Proposals to create automatic IRAs and a refundable savings credit could result in sizable increases in retirement income for lower-earning households, according to a recent report issued by the Government Accountability Office (GAO).

The GAO was asked to review tax incentives for contributions to defined contribution (DC) plans and automatic IRAs. The GAO examined (1) the earnings and tax rates of households that do not have DC plans or IRAs, (2) the effects of the saver’s credit on retirement income, and (3) the effects of automatic IRAs on retirement income, especially for low- and middle-income workers. The GAO examined the characteristics of households that do not take advantage of these tax incentives using data from the 2010 Survey of Consumer Finances, simulated the effects of the saver’s credit and automatic IRAs, and reviewed related proposals.

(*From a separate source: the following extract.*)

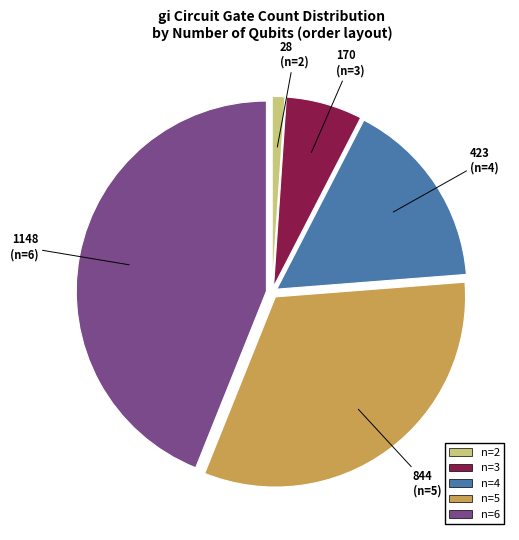

Is there any slice that represents more than half of the pie?

No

Households without employer-sponsored DC plans or IRAs had lower incomes and tax rates than households with those plans, and are also likely to have limited additional resources to draw upon in retirement, according to GAO estimates. The median adjusted gross income for households without DC plans or IRAs was $32,000, compared to $75,000 for those that did have them. The median marginal tax rate for households without DC plans or IRAs was 15%, compared to 25% for households with those savings vehicles. The GAO noted that a defined benefit (DB) plan could provide a monthly benefit during retirement years for those without a DC plan or IRA; however, in 2010 only 15% of married households and 11% of single households without a DC plan or IRA had a DB plan.

Effect of saver’s credit

The existing saver’s credit tax incentive could result in small increases in a household’s retirement annuity – that is, the household’s annual retirement income received from DC or DB plans, the GAO found.

The GAO report estimates that, on account of this credit, the median annuity increase for households in the lowest earnings quartile ($929-34,377) would be $155. If, however, the saver’s credit was refundable (i.e., could generate a tax refund in excess of tax paid), it could result in larger increases in households’ annuities across all earnings levels, and the median increase for households in the lowest earnings quartile would be $876 per year.

Automatic IRAs

Implementing automatic IRAs, unless waived by participants, could expand retirement coverage and modestly increase retirement annuities for households at all earnings levels, the GAO found.

Specifically, 7% of all households could receive retirement annuities from automatic IRAs even though these households had no DB or DC plans, according to GAO’s projections. Workers with DB or DC plans could also benefit from automatic IRAs at certain points in their lifetime if their jobs do not offer such plans.

Moreover, the report found that low-income workers could see a sizable increase in their annuities under automatic IRAs and the existing saver’s credit – the projected median dollar increase for these households’ annual retirement annuity would be $479.